EXTRAIT FOURNI ->
——
97 Au vu de tout ce qui précède, il y a lieu de rejeter le moyen tiré de la fixation erronée du montant de départ de l'amende et du montant de l'amende ainsi que du classement erroné de la requérante dans la deuxième catégorie.

Sur le moyen tiré de l'appréciation erronée des circonstances atténuantes

Arguments des parties

98 Premièrement, la requérante soutient n'avoir jamais mis, ni eu l'intention de mettre, en œuvre les accords conclus pendant les réunions.

99 En premier lieu, la requérante fait observer que la Commission n'a pas apprécié de façon effective son comportement individuel.
——
Entrées enregistrées ->
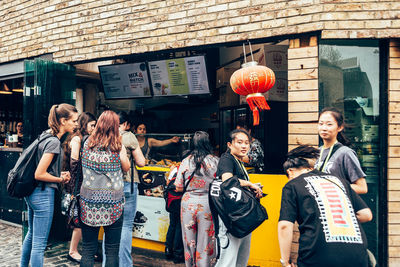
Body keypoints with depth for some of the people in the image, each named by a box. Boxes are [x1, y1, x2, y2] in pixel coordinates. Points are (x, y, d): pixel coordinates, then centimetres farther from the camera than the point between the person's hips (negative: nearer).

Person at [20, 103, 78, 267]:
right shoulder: (54, 142, -21)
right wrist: (61, 179, -9)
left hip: (32, 193, 10)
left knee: (31, 234, 27)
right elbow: (39, 174, -22)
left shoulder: (46, 135, 8)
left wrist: (59, 174, 6)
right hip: (43, 194, -10)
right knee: (39, 243, 0)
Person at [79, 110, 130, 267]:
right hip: (112, 202, -2)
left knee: (88, 249, 12)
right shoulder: (118, 147, -6)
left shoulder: (87, 143, 1)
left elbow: (81, 168, 13)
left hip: (89, 200, 3)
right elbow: (126, 168, 7)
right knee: (112, 251, 8)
——
TRAVAIL À FAIRE ->
A) D'après l'extrait fourni, qu'est-ce que la requérante affirme n'avoir jamais mis en œuvre ni eu l'intention de mettre en œuvre ?
B) Multipliez par 2 chaque nombre des triplets de points clés (coordonnées x et y ainsi que profondeur) dans les enregistrements, de la ligne contenant « right hip: (43, 194, -10) » jusqu'à la fin des enregistrements incluse, en arrondissant à l'entier le plus proche, les demis vers le haut. Recopiez intégralement ces lignes, intitulés compris, sans rien modifier d'autre.
Le texte et les enregistrements constituent deux documents indépendants l'un de l'autre.

ÉLÉMENTS DE CORRECTION ->
A) Les accords conclus pendant les réunions.

B)
right hip: (86, 388, -20)
right knee: (78, 486, 0)
Person at [79, 110, 130, 267]:
right hip: (224, 404, -4)
left knee: (176, 498, 24)
right shoulder: (236, 294, -12)
left shoulder: (174, 286, 2)
left elbow: (162, 336, 26)
left hip: (178, 400, 6)
right elbow: (252, 336, 14)
right knee: (224, 502, 16)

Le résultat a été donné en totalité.